■ **What is needed**: Counting the line with "Soc(M) = ⊕<sub>i=1</sub><sup>n</sup>" as the last one, copy out the lines of the data exactly from the first onward.
= Beginning of Section =
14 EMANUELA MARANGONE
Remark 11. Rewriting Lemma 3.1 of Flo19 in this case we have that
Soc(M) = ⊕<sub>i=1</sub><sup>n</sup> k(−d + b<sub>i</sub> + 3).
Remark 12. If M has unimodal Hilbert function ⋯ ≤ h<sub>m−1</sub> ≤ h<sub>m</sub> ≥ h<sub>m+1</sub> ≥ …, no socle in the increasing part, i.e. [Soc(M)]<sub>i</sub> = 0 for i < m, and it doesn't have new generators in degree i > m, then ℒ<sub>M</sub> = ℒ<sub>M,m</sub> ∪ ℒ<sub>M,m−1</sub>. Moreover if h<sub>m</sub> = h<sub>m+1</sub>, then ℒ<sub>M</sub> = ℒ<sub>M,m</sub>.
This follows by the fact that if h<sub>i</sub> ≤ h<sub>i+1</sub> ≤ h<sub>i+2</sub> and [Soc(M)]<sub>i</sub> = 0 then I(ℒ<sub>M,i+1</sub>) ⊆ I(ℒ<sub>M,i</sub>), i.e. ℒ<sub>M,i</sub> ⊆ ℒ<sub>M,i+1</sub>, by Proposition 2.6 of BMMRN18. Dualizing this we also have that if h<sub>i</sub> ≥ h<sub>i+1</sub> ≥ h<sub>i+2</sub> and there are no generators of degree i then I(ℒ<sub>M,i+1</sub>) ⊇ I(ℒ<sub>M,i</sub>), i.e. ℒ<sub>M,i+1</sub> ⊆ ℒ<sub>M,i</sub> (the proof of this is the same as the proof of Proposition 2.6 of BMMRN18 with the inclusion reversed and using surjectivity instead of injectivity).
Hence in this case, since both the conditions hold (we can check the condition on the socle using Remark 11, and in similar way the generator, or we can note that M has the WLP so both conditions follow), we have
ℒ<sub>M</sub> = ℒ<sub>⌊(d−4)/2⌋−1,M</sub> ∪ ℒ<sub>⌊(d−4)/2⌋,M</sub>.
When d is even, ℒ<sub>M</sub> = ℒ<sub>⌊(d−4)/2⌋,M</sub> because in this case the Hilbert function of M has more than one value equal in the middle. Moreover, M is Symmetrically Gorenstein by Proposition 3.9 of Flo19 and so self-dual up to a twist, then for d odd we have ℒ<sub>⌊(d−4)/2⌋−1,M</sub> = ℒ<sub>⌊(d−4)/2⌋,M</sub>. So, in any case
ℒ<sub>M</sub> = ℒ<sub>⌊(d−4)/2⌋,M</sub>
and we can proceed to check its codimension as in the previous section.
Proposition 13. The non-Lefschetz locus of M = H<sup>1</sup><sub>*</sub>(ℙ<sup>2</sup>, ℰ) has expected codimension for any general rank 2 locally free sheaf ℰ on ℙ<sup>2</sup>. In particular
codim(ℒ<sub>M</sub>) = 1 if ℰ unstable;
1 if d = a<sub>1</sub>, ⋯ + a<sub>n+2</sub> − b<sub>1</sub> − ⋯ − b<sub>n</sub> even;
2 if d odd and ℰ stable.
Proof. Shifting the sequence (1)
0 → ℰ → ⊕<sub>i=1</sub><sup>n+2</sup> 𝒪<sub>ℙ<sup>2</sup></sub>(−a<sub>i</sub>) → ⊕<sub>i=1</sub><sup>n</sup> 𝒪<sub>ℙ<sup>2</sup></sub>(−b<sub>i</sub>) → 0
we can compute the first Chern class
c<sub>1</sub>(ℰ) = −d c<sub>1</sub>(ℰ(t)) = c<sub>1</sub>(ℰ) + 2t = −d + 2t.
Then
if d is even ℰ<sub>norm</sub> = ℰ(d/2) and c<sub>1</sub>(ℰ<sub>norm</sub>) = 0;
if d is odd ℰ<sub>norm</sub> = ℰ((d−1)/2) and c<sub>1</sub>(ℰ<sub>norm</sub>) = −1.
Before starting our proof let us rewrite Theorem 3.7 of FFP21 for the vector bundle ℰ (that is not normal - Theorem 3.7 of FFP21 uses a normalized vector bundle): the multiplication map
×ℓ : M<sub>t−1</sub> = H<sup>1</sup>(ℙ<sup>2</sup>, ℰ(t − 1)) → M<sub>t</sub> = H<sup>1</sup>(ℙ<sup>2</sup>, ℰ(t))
= End of Section =
■ **Exercise result**:
14 EMANUELA MARANGONE
Remark 11. Rewriting Lemma 3.1 of Flo19 in this case we have that
Soc(M) = ⊕<sub>i=1</sub><sup>n</sup> k(−d + b<sub>i</sub> + 3).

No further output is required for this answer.